◆ Goal of the exercise
In your copy of the entries, please include no pictures and return every word exactly.

◆ Supplied data
━━━━
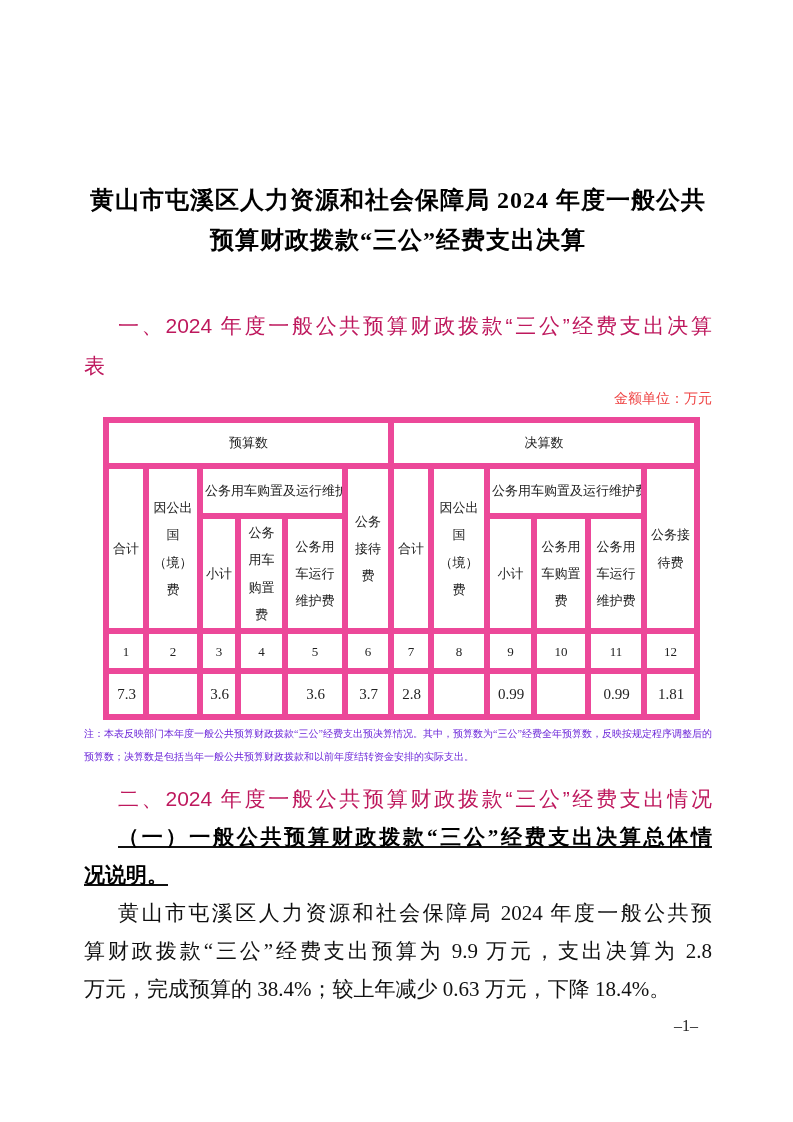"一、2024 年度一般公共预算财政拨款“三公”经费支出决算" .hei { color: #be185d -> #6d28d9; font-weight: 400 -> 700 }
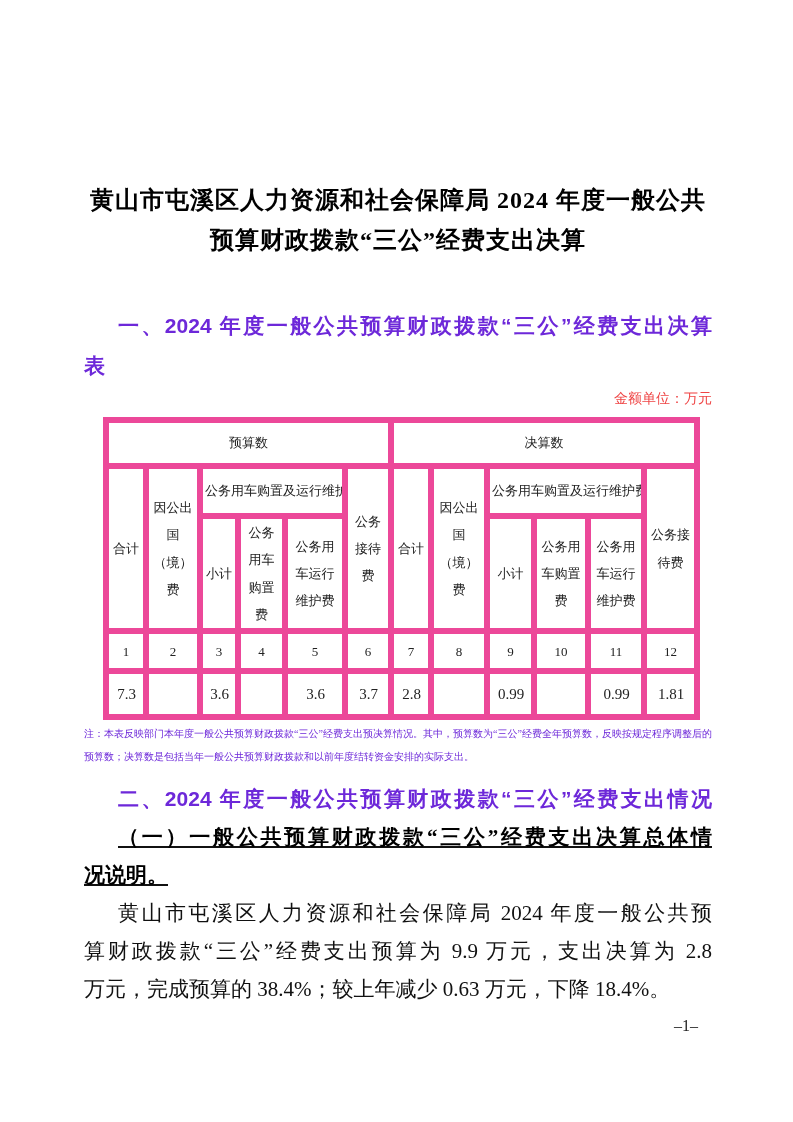"注：本表反映部门本年度一般公共预算财政拨款“三公”经费支出预决算情况。其中，预算" .note { color: #6d28d9 -> #7f1d1d; font-size: 10px -> 12px; margin-top: 3px -> 13px }
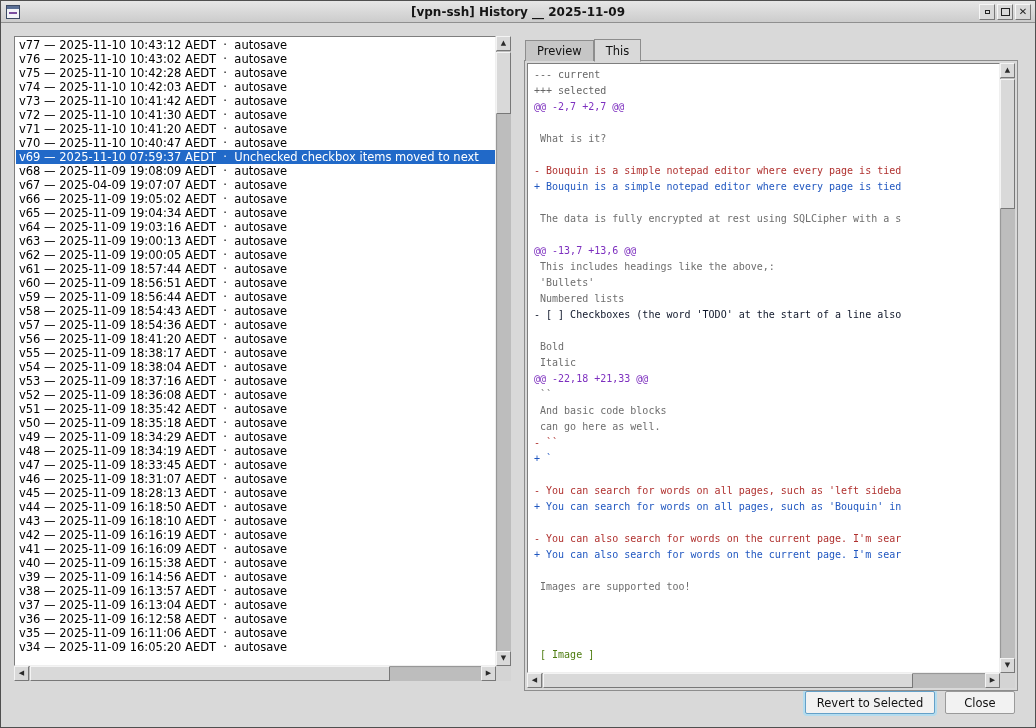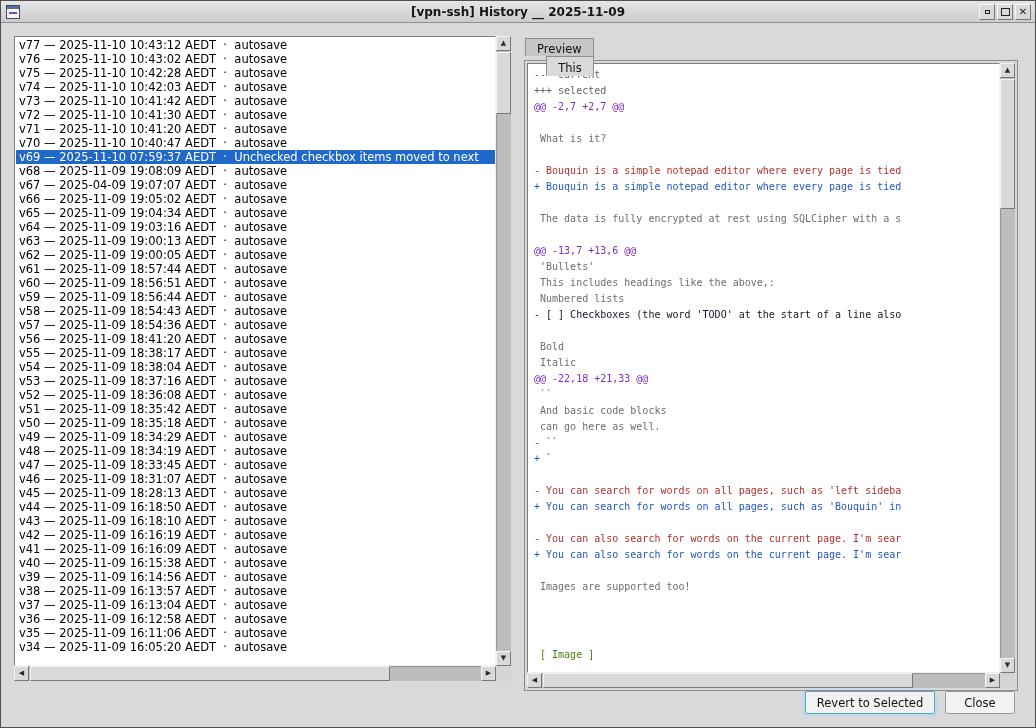"Preview" .tabs { flex-direction: column -> none }
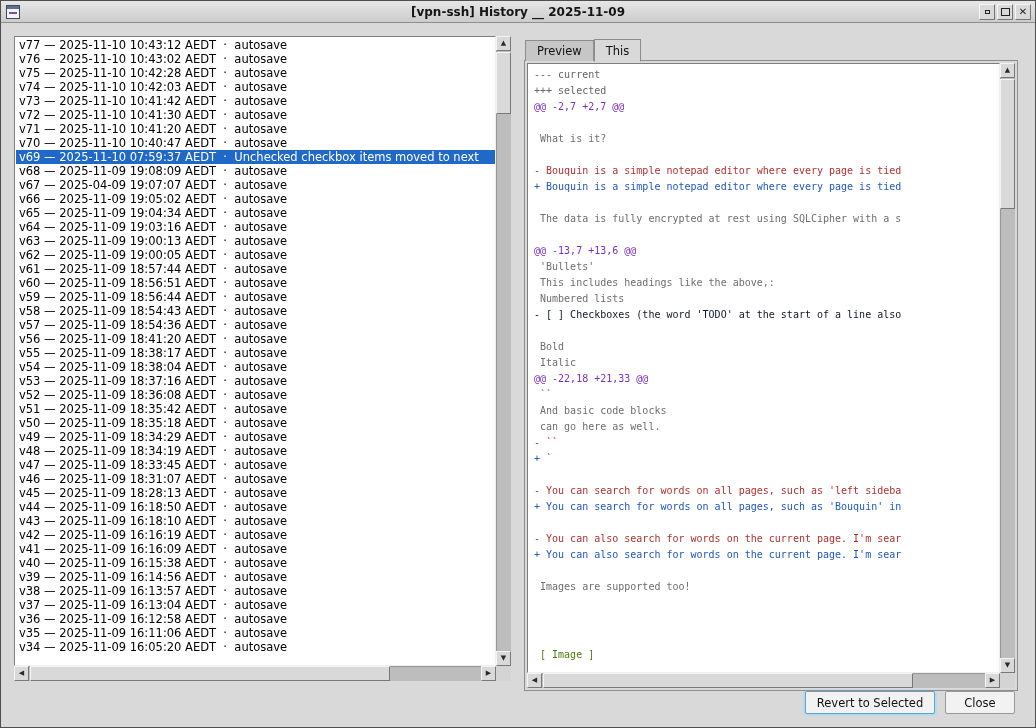"'Bullets'" div.dline { order: before "This includes headings like the" -> after "This includes headings like the" }
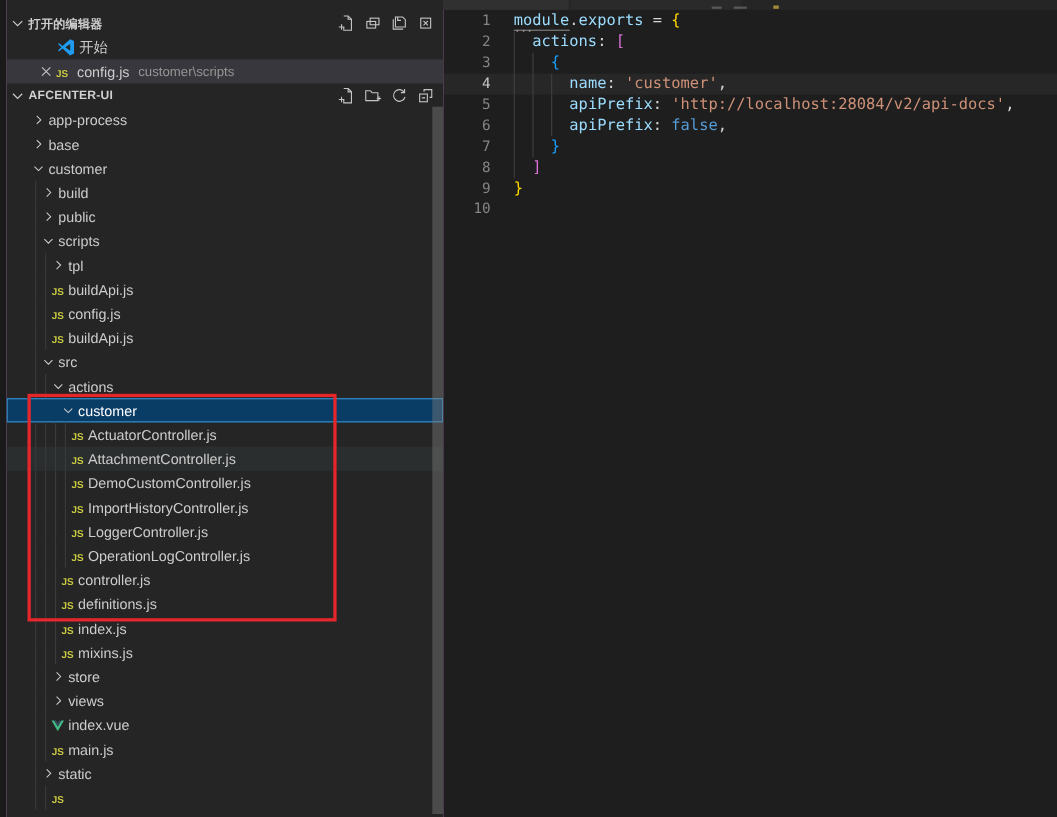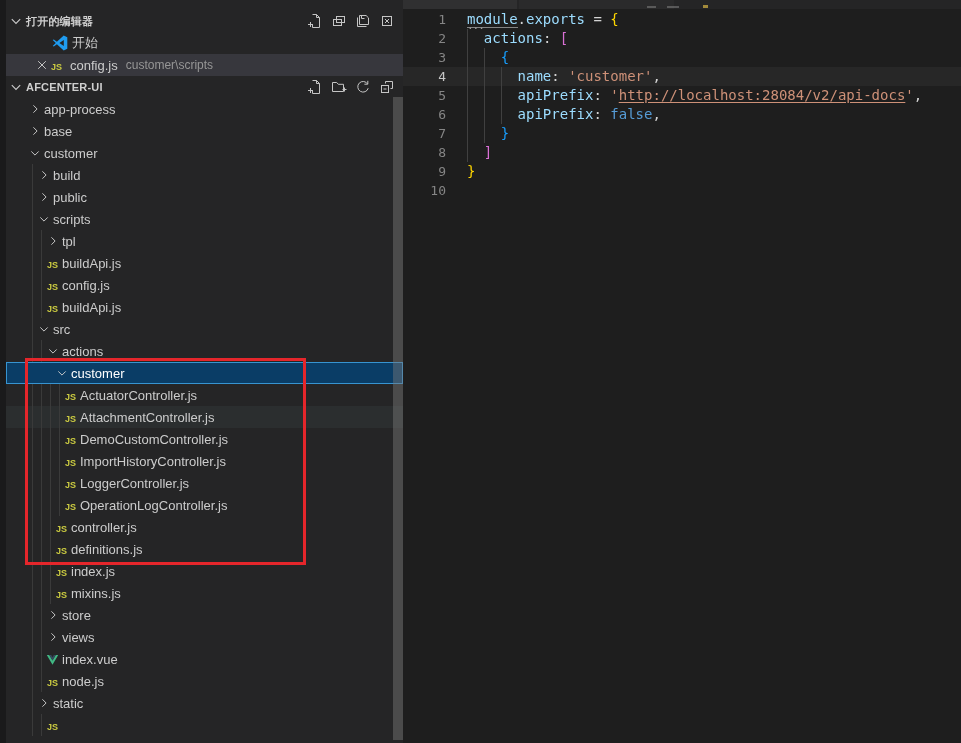"http://localhost:28084/v2/api-docs" .u-link { text-decoration: underline -> none }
━━━━
◆ Task response
"一、2024 年度一般公共预算财政拨款“三公”经费支出决算" .hei { color: #be185d -> #6d28d9; font-weight: 400 -> 700 }
"注：本表反映部门本年度一般公共预算财政拨款“三公”经费支出预决算情况。其中，预算" .note { color: #6d28d9 -> #7f1d1d; font-size: 10px -> 12px; margin-top: 3px -> 13px }
"Preview" .tabs { flex-direction: column -> none }
"'Bullets'" div.dline { order: before "This includes headings like the" -> after "This includes headings like the" }
"http://localhost:28084/v2/api-docs" .u-link { text-decoration: underline -> none }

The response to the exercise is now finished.